クテクウシ駅逓跡が唯一の面影―鹿追発祥の地で見つける下鹿追の歴史

鹿追町市街から南に約2㎞のところに、国道274号線と道道133号線の交点がある。交差点の周囲には農家が数件ある程度だ。しかしここ下鹿追はかつて賑わいが見られた場所だった。「鹿追発祥の地」と「クテクウシ駅逓跡」が2001年に建てられており、鹿追の歴史のはじめが詰まった場所でもあったのだ。

鹿追の歴史は下鹿追から始まった

鹿追の歴史は、明治時代の1902年にさかのぼる。山田松次郎氏がクテクウシ原野、現在の下鹿追、然別川に架かる紅葉橋下流付近に入地した。東京から来た山田さんだから「東京山田」。彼は当時そう呼ばれていた。その後、1906年の富山県江波団体など、移住団体等が入植していくにつれて人口も増加し、駐在所、郵便局、病院など街並みが形成されていった。
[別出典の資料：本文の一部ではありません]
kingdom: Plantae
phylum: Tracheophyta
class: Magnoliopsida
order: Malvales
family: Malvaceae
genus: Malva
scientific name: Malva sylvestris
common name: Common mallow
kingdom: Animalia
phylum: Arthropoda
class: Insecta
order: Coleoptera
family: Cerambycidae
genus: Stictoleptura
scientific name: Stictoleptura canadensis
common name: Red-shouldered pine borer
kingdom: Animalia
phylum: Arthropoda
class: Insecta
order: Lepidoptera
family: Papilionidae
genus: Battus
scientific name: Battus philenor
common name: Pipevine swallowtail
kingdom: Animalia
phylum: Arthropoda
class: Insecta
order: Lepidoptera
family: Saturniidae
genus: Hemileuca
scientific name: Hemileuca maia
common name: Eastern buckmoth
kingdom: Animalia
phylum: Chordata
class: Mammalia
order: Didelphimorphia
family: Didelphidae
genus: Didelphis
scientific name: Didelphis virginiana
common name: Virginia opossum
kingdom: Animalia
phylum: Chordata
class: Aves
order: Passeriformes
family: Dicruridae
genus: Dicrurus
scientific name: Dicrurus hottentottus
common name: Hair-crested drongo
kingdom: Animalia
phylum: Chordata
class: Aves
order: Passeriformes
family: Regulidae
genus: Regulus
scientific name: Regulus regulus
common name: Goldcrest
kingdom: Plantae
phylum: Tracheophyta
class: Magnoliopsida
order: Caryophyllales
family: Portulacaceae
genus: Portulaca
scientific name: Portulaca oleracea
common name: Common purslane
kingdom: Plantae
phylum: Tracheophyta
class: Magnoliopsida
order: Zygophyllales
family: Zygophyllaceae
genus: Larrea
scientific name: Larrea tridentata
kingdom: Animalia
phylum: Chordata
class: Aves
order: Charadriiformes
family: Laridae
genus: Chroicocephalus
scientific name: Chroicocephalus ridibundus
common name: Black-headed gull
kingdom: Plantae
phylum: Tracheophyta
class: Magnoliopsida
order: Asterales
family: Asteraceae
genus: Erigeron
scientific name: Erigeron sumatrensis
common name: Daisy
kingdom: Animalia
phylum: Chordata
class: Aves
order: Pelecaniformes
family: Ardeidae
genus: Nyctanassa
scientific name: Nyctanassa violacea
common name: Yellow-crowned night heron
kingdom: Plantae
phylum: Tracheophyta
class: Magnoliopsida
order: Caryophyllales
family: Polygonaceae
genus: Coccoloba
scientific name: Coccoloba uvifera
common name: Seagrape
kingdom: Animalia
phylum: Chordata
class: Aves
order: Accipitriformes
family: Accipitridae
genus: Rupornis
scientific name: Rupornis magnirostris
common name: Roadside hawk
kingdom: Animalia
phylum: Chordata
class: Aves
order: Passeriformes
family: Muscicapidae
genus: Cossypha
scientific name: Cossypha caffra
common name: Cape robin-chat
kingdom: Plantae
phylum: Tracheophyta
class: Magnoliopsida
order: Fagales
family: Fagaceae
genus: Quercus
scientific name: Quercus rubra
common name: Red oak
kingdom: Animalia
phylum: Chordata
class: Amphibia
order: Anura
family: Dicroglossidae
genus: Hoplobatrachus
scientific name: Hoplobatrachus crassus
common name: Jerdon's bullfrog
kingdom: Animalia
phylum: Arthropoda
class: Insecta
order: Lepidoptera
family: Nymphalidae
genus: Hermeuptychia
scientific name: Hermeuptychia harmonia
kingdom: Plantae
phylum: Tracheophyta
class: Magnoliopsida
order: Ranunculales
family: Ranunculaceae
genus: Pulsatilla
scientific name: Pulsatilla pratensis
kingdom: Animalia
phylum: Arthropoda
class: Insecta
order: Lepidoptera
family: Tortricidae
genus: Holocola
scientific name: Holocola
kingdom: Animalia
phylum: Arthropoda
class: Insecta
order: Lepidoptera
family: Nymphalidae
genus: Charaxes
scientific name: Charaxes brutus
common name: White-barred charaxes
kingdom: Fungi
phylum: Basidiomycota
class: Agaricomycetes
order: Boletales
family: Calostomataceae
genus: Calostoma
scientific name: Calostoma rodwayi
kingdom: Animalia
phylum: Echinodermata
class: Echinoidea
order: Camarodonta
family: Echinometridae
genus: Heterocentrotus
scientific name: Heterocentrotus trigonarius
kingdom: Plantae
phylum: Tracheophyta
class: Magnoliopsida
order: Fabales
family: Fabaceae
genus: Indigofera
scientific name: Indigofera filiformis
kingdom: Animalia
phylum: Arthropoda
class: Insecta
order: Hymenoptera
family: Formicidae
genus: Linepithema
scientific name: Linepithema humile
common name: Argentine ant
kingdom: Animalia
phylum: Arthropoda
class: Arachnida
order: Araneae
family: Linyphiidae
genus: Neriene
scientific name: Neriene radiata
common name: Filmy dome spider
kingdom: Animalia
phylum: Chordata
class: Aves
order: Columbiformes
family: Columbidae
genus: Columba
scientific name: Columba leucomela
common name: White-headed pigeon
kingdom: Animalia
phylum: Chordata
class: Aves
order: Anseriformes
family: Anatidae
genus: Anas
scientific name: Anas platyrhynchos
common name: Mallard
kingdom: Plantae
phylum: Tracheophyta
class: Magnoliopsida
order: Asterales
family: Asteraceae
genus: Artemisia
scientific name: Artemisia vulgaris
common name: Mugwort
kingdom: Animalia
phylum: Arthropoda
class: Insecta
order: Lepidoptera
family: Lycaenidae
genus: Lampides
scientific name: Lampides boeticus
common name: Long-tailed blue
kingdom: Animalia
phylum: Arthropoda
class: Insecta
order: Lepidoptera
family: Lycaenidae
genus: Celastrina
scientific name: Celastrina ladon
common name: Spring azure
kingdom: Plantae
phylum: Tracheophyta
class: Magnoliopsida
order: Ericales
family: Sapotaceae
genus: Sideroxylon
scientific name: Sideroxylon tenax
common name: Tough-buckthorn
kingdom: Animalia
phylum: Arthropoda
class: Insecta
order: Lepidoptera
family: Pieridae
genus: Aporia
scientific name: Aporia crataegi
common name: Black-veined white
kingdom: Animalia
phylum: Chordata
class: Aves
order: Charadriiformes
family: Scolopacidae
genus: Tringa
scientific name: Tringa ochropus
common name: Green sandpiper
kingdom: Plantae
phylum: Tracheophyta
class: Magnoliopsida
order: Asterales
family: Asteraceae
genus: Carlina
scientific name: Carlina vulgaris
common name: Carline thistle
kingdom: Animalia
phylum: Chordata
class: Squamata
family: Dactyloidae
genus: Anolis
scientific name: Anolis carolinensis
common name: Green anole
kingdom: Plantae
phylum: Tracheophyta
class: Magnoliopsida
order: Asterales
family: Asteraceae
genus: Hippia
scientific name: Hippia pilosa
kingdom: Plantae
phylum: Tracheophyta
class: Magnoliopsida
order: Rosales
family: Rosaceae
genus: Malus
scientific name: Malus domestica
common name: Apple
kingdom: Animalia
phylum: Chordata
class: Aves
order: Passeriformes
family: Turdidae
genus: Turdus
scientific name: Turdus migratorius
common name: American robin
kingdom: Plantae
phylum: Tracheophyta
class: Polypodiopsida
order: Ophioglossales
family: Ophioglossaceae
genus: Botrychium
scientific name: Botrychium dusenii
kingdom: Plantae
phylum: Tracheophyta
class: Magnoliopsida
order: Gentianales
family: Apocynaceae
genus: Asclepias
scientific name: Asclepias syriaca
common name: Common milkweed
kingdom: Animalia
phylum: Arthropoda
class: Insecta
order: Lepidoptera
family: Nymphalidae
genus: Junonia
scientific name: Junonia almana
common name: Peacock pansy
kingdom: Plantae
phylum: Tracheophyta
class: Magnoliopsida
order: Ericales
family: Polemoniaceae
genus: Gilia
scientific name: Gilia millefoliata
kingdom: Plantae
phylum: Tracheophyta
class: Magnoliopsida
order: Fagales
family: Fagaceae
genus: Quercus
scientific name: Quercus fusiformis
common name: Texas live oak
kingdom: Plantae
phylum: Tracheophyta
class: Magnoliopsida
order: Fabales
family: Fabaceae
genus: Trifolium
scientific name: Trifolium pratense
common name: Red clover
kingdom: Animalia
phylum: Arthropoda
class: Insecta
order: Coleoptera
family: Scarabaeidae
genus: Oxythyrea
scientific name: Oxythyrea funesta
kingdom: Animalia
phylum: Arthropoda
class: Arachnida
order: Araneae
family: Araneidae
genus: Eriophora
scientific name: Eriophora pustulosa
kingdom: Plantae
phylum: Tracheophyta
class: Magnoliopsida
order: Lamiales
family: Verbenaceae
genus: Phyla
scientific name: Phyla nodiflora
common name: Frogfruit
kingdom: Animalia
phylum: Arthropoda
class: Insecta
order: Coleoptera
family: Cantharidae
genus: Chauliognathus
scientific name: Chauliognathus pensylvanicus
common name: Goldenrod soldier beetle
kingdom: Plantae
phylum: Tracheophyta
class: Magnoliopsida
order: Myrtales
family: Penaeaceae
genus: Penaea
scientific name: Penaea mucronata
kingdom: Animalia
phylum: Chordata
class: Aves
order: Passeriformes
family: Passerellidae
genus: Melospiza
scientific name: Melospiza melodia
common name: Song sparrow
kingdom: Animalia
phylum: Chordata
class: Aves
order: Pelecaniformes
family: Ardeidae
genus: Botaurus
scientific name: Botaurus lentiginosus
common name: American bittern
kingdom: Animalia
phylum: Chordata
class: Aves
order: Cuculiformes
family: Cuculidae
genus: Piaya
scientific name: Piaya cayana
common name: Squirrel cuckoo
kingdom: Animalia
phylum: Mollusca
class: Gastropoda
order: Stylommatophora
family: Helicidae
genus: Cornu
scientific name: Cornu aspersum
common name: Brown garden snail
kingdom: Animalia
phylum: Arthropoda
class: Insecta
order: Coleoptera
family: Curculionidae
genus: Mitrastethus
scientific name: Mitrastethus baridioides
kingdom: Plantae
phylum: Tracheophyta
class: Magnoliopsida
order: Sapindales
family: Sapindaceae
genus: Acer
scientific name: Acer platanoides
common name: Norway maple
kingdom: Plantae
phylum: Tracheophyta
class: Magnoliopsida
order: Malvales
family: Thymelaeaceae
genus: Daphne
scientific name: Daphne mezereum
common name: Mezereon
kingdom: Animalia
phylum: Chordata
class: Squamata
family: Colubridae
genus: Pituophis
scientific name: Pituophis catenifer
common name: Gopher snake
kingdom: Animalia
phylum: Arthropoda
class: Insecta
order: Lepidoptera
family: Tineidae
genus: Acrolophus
交通面では、1909年に清水町との間に道路が、さらに1911年に音更との間に道路が拓かれ、下鹿追は交通の要衝になった。大正時代に入って1913年、下鹿追地区に藤井九助氏が管理するクテクウシ駅逓が開設され、1918年にウリマク駅逓、1923年に東瓜幕駅逓、1925年に然別湖駅逓が続々と開設。交通の利便性が増していった。

▼クテクウシ駅逓は1913年開設


そして1921年4月1日に当時の音更村から分村し、クテクウシ(鹿を捕る処など諸説あり)を和訳した鹿追村が発足した。当時の戸数は852、人口は4448人だった。役場庁舎はクテクウシ1番地に設置され、1928年に拓殖鉄道・新得―鹿追間が開通すると、市街地は下鹿追から現在の鹿追町中心部に移動していった。クテクウシ駅逓は12年間営業したのち、1926年7月に廃止されている。そして今や、下鹿追に市街はない。

クテクウシ駅逓所跡が当時の面影残す

いまでは、先述のとおり、下鹿追の国道と道路の交差点角地には、当時のクテクウシ駅逓を模したデザインの「クックガルテン」が営業してきた。この建物にはクテクウシ駅逓をはじめ鹿追町内の駅逓の歴史写真や説明が残されている。鹿追のはじめであり、鹿追の歴史において重要な1ページを残した下鹿追で、にぎわっていた当時の面影を残すのは唯一これだけなのかもしれない。